Collected data entries
== Segment start ==

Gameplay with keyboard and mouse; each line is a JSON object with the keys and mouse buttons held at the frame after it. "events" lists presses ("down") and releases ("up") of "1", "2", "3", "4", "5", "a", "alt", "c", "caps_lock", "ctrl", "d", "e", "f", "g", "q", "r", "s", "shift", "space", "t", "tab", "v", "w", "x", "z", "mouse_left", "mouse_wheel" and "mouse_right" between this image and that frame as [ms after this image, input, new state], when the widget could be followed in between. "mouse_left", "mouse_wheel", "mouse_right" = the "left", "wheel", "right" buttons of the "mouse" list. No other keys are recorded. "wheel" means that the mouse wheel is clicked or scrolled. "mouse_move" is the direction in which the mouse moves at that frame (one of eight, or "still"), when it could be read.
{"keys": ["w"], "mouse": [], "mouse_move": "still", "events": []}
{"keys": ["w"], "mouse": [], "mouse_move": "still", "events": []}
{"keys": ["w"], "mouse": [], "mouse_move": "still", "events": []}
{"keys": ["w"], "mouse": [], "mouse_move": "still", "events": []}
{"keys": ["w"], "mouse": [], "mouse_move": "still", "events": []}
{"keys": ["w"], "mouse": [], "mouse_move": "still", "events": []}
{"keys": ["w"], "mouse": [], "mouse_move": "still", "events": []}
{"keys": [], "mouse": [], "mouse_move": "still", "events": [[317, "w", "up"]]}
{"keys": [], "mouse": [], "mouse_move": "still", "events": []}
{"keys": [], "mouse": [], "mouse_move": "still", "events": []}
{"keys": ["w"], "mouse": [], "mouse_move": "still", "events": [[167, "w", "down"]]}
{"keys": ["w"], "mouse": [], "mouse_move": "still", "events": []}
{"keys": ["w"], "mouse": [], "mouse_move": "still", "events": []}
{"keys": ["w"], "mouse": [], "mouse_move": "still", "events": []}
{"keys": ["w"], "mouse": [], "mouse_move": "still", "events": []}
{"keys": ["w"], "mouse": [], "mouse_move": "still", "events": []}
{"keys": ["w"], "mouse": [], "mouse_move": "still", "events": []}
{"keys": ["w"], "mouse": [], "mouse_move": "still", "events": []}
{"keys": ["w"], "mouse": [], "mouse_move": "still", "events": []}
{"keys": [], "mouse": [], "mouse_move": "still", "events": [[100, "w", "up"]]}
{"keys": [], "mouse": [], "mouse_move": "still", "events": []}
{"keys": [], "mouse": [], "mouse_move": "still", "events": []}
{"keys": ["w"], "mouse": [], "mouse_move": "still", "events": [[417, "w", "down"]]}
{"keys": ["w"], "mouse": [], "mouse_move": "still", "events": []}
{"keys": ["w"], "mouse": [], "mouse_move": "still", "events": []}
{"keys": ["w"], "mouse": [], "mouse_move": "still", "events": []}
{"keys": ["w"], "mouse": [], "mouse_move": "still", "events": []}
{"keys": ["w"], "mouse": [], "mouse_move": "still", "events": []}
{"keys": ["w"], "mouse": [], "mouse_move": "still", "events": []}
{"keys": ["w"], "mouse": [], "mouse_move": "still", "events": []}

== Segment end ==

Prompt: Report each line in the data that holds the word "down".

Solved problem:
Gameplay with keyboard and mouse; each line is a JSON object with the keys and mouse buttons held at the frame after it. "events" lists presses ("down") and releases ("up") of "1", "2", "3", "4", "5", "a", "alt", "c", "caps_lock", "ctrl", "d", "e", "f", "g", "q", "r", "s", "shift", "space", "t", "tab", "v", "w", "x", "z", "mouse_left", "mouse_wheel" and "mouse_right" between this image and that frame as [ms after this image, input, new state], when the widget could be followed in between. "mouse_left", "mouse_wheel", "mouse_right" = the "left", "wheel", "right" buttons of the "mouse" list. No other keys are recorded. "wheel" means that the mouse wheel is clicked or scrolled. "mouse_move" is the direction in which the mouse moves at that frame (one of eight, or "still"), when it could be read.
{"keys": ["w"], "mouse": [], "mouse_move": "still", "events": [[167, "w", "down"]]}
{"keys": ["w"], "mouse": [], "mouse_move": "still", "events": [[417, "w", "down"]]}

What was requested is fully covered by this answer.